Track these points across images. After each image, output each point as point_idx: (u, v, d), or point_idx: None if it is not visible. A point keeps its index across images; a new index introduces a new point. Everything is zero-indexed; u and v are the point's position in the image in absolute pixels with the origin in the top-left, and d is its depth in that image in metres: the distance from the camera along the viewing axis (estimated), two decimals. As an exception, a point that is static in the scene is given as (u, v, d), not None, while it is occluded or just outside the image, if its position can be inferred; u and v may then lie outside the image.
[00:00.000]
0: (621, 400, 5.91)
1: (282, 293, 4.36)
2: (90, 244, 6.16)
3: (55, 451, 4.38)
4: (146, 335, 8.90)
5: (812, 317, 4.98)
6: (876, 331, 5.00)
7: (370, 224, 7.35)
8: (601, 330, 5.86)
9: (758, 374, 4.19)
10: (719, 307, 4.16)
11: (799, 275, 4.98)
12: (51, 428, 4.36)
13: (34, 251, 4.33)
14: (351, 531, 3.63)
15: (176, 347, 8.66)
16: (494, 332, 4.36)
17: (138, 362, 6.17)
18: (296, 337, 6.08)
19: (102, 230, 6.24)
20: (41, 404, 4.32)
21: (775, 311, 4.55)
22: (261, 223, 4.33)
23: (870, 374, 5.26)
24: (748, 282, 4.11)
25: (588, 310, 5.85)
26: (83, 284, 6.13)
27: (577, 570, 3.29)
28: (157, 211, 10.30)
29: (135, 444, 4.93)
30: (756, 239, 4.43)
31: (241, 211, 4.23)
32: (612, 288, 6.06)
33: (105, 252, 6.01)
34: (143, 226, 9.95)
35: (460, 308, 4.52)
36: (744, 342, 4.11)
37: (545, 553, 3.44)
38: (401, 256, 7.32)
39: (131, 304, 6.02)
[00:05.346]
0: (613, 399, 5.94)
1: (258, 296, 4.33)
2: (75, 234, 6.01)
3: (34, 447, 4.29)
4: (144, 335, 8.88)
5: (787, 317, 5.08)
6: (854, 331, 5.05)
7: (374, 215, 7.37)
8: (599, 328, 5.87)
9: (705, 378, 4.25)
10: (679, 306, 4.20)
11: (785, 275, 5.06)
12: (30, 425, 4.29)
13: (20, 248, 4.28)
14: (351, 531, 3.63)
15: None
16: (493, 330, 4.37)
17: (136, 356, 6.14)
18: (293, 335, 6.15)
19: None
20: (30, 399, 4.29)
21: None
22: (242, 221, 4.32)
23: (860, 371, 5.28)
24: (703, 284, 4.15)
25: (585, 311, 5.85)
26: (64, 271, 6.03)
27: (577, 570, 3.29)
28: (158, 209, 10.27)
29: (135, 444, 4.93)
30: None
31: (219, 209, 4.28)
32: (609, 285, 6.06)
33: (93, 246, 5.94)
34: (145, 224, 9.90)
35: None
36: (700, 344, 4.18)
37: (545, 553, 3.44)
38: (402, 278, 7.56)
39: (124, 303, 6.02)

════════════════

● **Exercise**: Above are the records; from them, give again exactly the lines from the one containing "[00:00.000]" through the one containing "22: (261, 223, 4.33)", both included.

● **Result of the task**:
[00:00.000]
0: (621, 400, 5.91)
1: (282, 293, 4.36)
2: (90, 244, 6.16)
3: (55, 451, 4.38)
4: (146, 335, 8.90)
5: (812, 317, 4.98)
6: (876, 331, 5.00)
7: (370, 224, 7.35)
8: (601, 330, 5.86)
9: (758, 374, 4.19)
10: (719, 307, 4.16)
11: (799, 275, 4.98)
12: (51, 428, 4.36)
13: (34, 251, 4.33)
14: (351, 531, 3.63)
15: (176, 347, 8.66)
16: (494, 332, 4.36)
17: (138, 362, 6.17)
18: (296, 337, 6.08)
19: (102, 230, 6.24)
20: (41, 404, 4.32)
21: (775, 311, 4.55)
22: (261, 223, 4.33)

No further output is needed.